Ne dedim bugünkü videomda “Hiç kimse yaşattığını yaşamadan ölmeyecek” bize bu tedavi yöntemini layık görenlerde maruz kaldığımız mobinge maruz kalacaklar.
Yazılarıma hafta sonu biraz ara vereceğim. Bu süre içerisinde de Başhemşire Emine ve Genel Müdür Fatih beyin mağdurlarını dinleyeceğim. Onların hikayeleriyle karşınıza Pazartesi günü çok farklı bir konseptle geleceğiz.

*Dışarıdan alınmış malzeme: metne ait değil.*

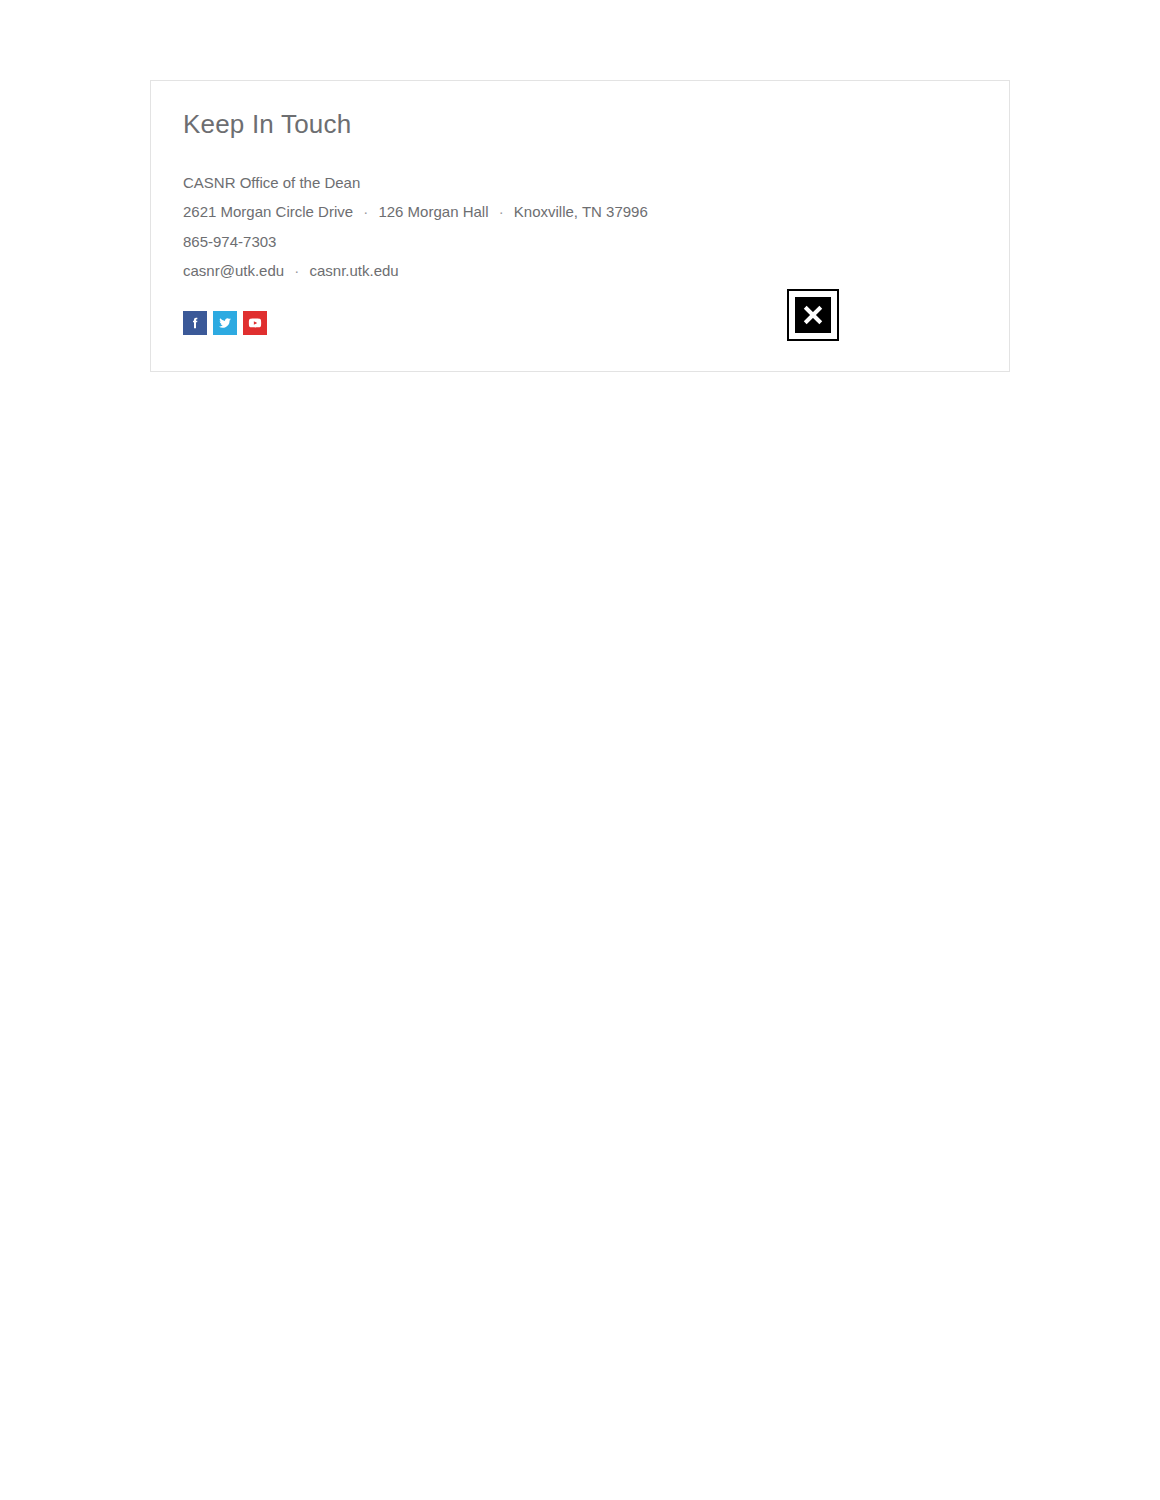Keep In Touch
CASNR Office of the Dean
2621 Morgan Circle Drive · 126 Morgan Hall · Knoxville, TN 37996
865-974-7303
casnr@utk.edu · casnr.utk.edu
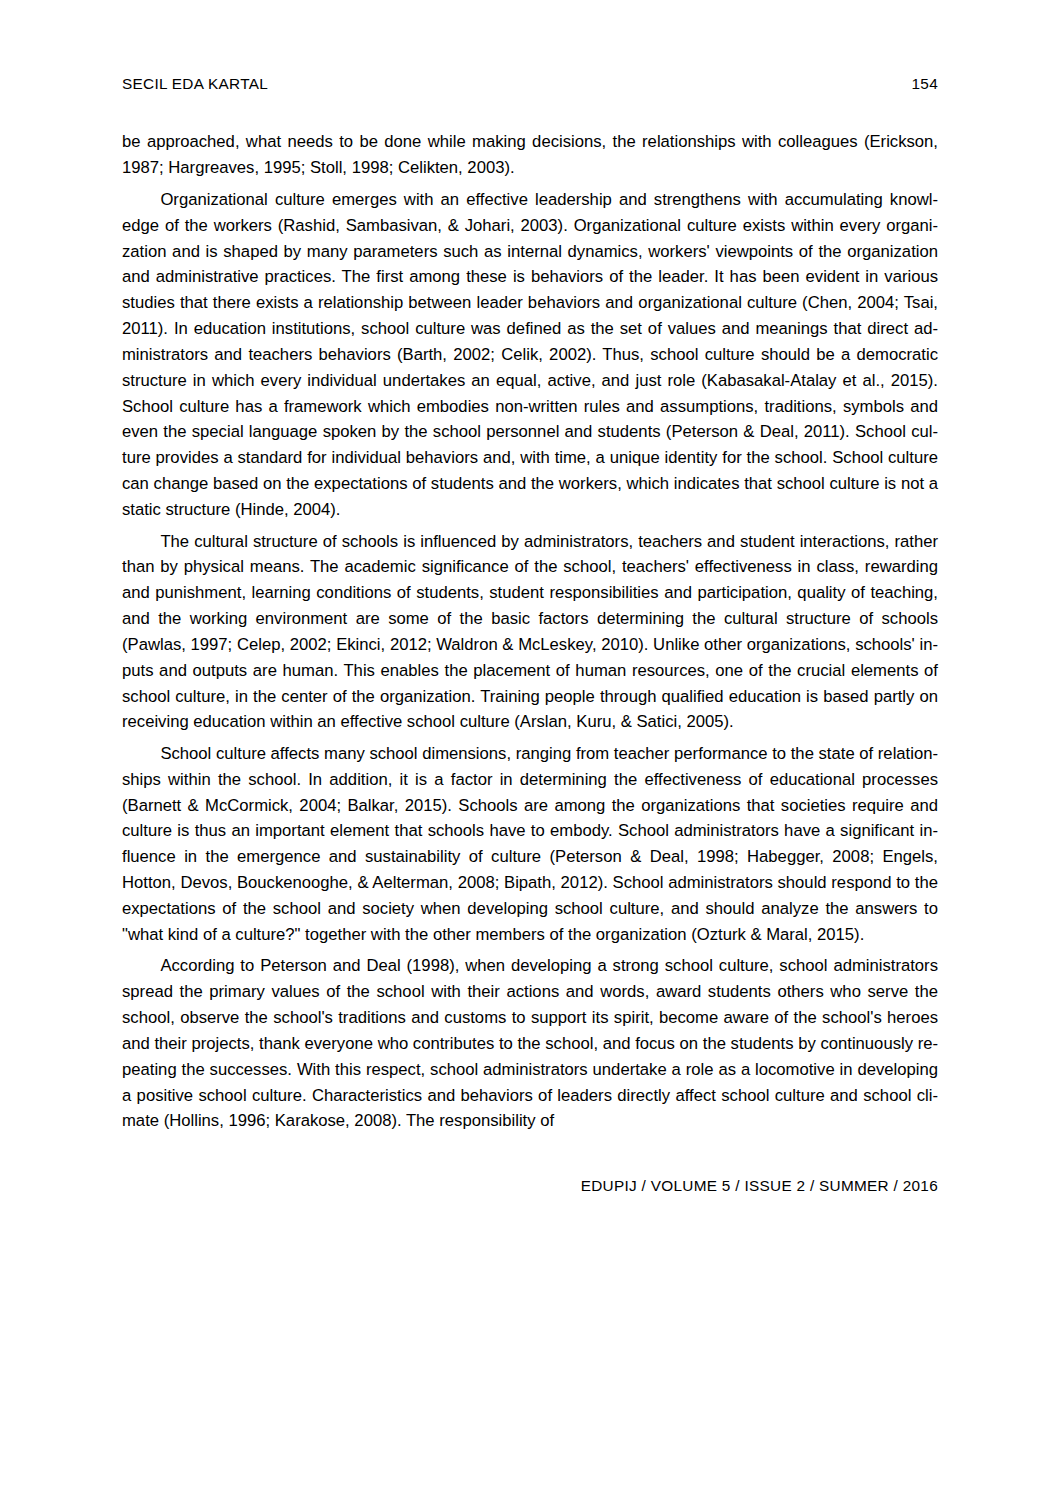Secil Eda Kartal 154
be approached, what needs to be done while making decisions, the relationships with colleagues (Erickson, 1987; Hargreaves, 1995; Stoll, 1998; Celikten, 2003).
Organizational culture emerges with an effective leadership and strengthens with accumulating knowledge of the workers (Rashid, Sambasivan, & Johari, 2003). Organizational culture exists within every organization and is shaped by many parameters such as internal dynamics, workers' viewpoints of the organization and administrative practices. The first among these is behaviors of the leader. It has been evident in various studies that there exists a relationship between leader behaviors and organizational culture (Chen, 2004; Tsai, 2011). In education institutions, school culture was defined as the set of values and meanings that direct administrators and teachers behaviors (Barth, 2002; Celik, 2002). Thus, school culture should be a democratic structure in which every individual undertakes an equal, active, and just role (Kabasakal-Atalay et al., 2015). School culture has a framework which embodies non-written rules and assumptions, traditions, symbols and even the special language spoken by the school personnel and students (Peterson & Deal, 2011). School culture provides a standard for individual behaviors and, with time, a unique identity for the school. School culture can change based on the expectations of students and the workers, which indicates that school culture is not a static structure (Hinde, 2004).
The cultural structure of schools is influenced by administrators, teachers and student interactions, rather than by physical means. The academic significance of the school, teachers' effectiveness in class, rewarding and punishment, learning conditions of students, student responsibilities and participation, quality of teaching, and the working environment are some of the basic factors determining the cultural structure of schools (Pawlas, 1997; Celep, 2002; Ekinci, 2012; Waldron & McLeskey, 2010). Unlike other organizations, schools' inputs and outputs are human. This enables the placement of human resources, one of the crucial elements of school culture, in the center of the organization. Training people through qualified education is based partly on receiving education within an effective school culture (Arslan, Kuru, & Satici, 2005).
School culture affects many school dimensions, ranging from teacher performance to the state of relationships within the school. In addition, it is a factor in determining the effectiveness of educational processes (Barnett & McCormick, 2004; Balkar, 2015). Schools are among the organizations that societies require and culture is thus an important element that schools have to embody. School administrators have a significant influence in the emergence and sustainability of culture (Peterson & Deal, 1998; Habegger, 2008; Engels, Hotton, Devos, Bouckenooghe, & Aelterman, 2008; Bipath, 2012). School administrators should respond to the expectations of the school and society when developing school culture, and should analyze the answers to "what kind of a culture?" together with the other members of the organization (Ozturk & Maral, 2015).
According to Peterson and Deal (1998), when developing a strong school culture, school administrators spread the primary values of the school with their actions and words, award students others who serve the school, observe the school's traditions and customs to support its spirit, become aware of the school's heroes and their projects, thank everyone who contributes to the school, and focus on the students by continuously repeating the successes. With this respect, school administrators undertake a role as a locomotive in developing a positive school culture. Characteristics and behaviors of leaders directly affect school culture and school climate (Hollins, 1996; Karakose, 2008). The responsibility of
EDUPIJ / VOLUME 5 / ISSUE 2 / SUMMER / 2016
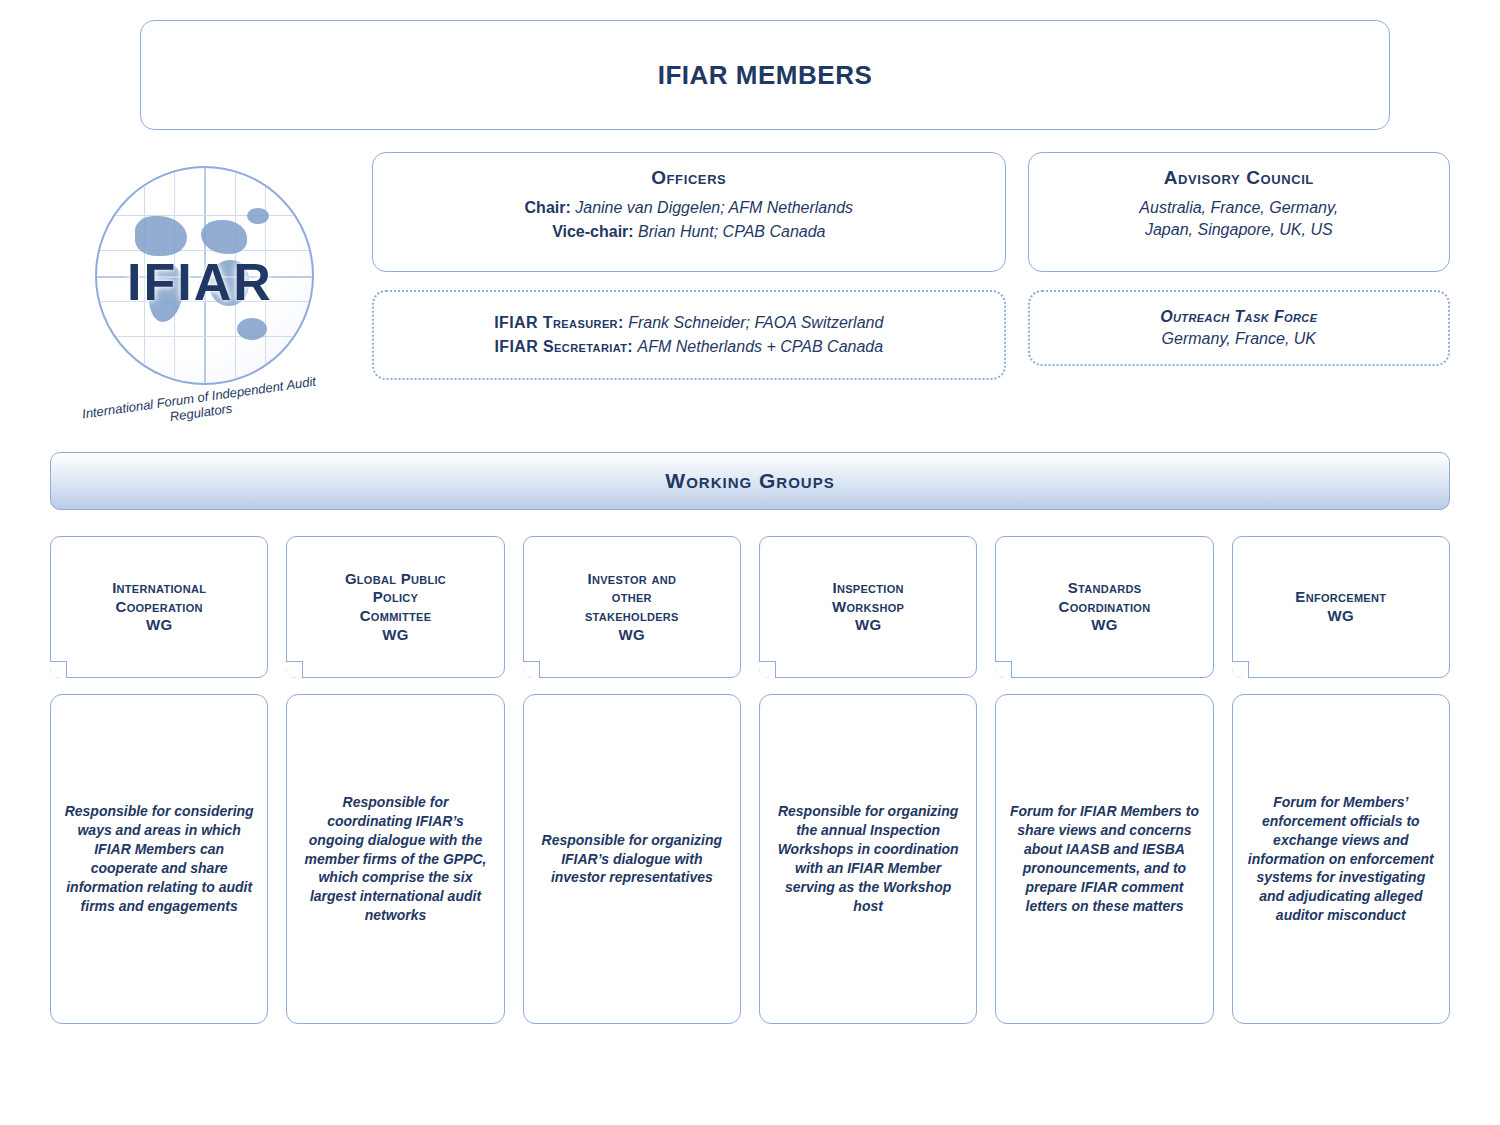IFIAR MEMBERS
IFIAR
International Forum of Independent Audit Regulators
Officers
Chair: Janine van Diggelen; AFM Netherlands
Vice-chair: Brian Hunt; CPAB Canada
IFIAR Treasurer: Frank Schneider; FAOA Switzerland
IFIAR Secretariat: AFM Netherlands + CPAB Canada
Advisory Council
Australia, France, Germany,
Japan, Singapore, UK, US
Outreach Task Force Germany, France, UK
Working Groups
International
Cooperation
WG
Responsible for considering ways and areas in which IFIAR Members can cooperate and share information relating to audit firms and engagements
Global Public
Policy
Committee
WG
Responsible for coordinating IFIAR’s ongoing dialogue with the member firms of the GPPC, which comprise the six largest international audit networks
Investor and
other
stakeholders
WG
Responsible for organizing IFIAR’s dialogue with investor representatives
Inspection
Workshop
WG
Responsible for organizing the annual Inspection Workshops in coordination with an IFIAR Member serving as the Workshop host
Standards
Coordination
WG
Forum for IFIAR Members to share views and concerns about IAASB and IESBA pronouncements, and to prepare IFIAR comment letters on these matters
Enforcement
WG
Forum for Members’ enforcement officials to exchange views and information on enforcement systems for investigating and adjudicating alleged auditor misconduct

Bugün hastanede ne mi oldu? Hemen söyleyeyim. Hastane yönetimi üst yönetimden benimle iletişime geçmemeleri konusunda uyarıldı. Benim hakkımda hastane içinde de konuşmamaları konusunda uyarıldı. 13’ncü katta değişen bir şey yok. Hemşire Melissa, hemşire Elif, hemşire Büşra hala o katta çalışıyor. Enfeksiyon hemşiresi olan Deniz enfeksiyon hemşireliğine devam ediyor. Bu arada Deniz protez tırnaklarını çıkarmış. Yazılarımız işe yaradı. Başhemşire Emine bugün kendisini hastane kafesine kapadı. Bol bol sigara ve çay içti. Masasında hep yalnız oturdu. Kimse ona eşlik etmedi. İtibarını kaybettiğinin oda farkında. Fatih bey bugün daha az toplantı yaptı. Ulusal haberler onunda canını sıktı. 8’nci katta sessizlik hakimdi. Genel Müdür Yardımcısı Mehtap hanım işten bir iki saat erken ayrıldı. Yoruldu kadın ne yapsın. Onunla uğraşsın bununla mı uğraşsın. Kimin arkasını toplasın… dinlenmek onun en büyük hakkı. Hasta hasta bizim konularımızı da çözmek için çok çaba sarf etti. Hakkını yiyemem.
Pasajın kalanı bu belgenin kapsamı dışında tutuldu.